Données brutes:
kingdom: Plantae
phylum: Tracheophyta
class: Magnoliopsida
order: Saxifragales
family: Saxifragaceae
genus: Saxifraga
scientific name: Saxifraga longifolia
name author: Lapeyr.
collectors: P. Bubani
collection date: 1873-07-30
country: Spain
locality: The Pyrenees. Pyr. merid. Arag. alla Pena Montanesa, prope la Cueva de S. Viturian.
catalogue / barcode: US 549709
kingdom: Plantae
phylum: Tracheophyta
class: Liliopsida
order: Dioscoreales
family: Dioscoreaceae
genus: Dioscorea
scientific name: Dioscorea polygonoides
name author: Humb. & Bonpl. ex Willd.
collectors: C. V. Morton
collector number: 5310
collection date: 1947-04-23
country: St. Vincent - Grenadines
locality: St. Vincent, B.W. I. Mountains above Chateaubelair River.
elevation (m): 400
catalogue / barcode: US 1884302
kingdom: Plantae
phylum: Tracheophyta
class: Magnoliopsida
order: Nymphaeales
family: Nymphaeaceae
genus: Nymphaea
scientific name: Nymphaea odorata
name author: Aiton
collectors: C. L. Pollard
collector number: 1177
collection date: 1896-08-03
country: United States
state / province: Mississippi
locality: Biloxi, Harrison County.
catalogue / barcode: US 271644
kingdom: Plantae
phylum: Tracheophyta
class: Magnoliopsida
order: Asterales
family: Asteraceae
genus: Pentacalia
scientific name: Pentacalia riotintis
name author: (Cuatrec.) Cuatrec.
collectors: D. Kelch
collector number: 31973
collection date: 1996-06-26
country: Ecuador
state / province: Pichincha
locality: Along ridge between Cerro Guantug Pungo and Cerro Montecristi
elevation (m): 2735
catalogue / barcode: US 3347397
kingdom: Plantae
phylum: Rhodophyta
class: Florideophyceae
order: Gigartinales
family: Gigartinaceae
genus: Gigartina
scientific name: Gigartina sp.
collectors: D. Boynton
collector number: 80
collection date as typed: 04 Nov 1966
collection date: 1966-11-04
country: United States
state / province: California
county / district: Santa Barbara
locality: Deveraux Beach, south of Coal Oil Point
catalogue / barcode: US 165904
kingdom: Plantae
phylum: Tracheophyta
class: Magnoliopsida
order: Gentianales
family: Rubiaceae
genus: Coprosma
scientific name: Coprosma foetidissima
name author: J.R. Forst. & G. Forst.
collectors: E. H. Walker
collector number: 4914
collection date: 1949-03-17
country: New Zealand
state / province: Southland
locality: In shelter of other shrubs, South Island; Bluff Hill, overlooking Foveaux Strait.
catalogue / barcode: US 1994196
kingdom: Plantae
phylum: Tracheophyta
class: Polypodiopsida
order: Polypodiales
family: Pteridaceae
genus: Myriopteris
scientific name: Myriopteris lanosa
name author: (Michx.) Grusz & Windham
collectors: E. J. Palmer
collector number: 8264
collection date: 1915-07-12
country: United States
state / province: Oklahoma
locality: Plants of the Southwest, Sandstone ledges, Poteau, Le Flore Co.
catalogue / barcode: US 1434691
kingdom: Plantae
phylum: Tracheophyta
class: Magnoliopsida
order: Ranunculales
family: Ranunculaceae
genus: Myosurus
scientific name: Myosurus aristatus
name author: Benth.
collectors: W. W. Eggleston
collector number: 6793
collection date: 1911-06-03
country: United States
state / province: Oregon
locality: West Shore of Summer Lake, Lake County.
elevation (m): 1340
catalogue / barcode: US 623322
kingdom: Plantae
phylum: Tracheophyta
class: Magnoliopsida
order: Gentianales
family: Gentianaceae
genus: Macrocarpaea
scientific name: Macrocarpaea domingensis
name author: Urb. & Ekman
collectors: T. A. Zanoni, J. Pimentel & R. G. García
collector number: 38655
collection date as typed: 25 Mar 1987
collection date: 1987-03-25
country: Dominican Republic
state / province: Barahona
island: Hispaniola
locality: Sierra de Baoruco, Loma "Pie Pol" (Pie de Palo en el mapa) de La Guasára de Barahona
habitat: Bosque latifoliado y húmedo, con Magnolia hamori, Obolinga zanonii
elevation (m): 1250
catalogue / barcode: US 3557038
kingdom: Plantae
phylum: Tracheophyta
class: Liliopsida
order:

Énoncé du problème:
Repérez toutes les lignes des données qui contiennent la chaîne "author" et recopiez-les intégralement. La casse doit être respectée.

Résultat attendu:
name author: Lapeyr.
name author: Humb. & Bonpl. ex Willd.
name author: Aiton
name author: (Cuatrec.) Cuatrec.
name author: J.R. Forst. & G. Forst.
name author: (Michx.) Grusz & Windham
name author: Benth.
name author: Urb. & Ekman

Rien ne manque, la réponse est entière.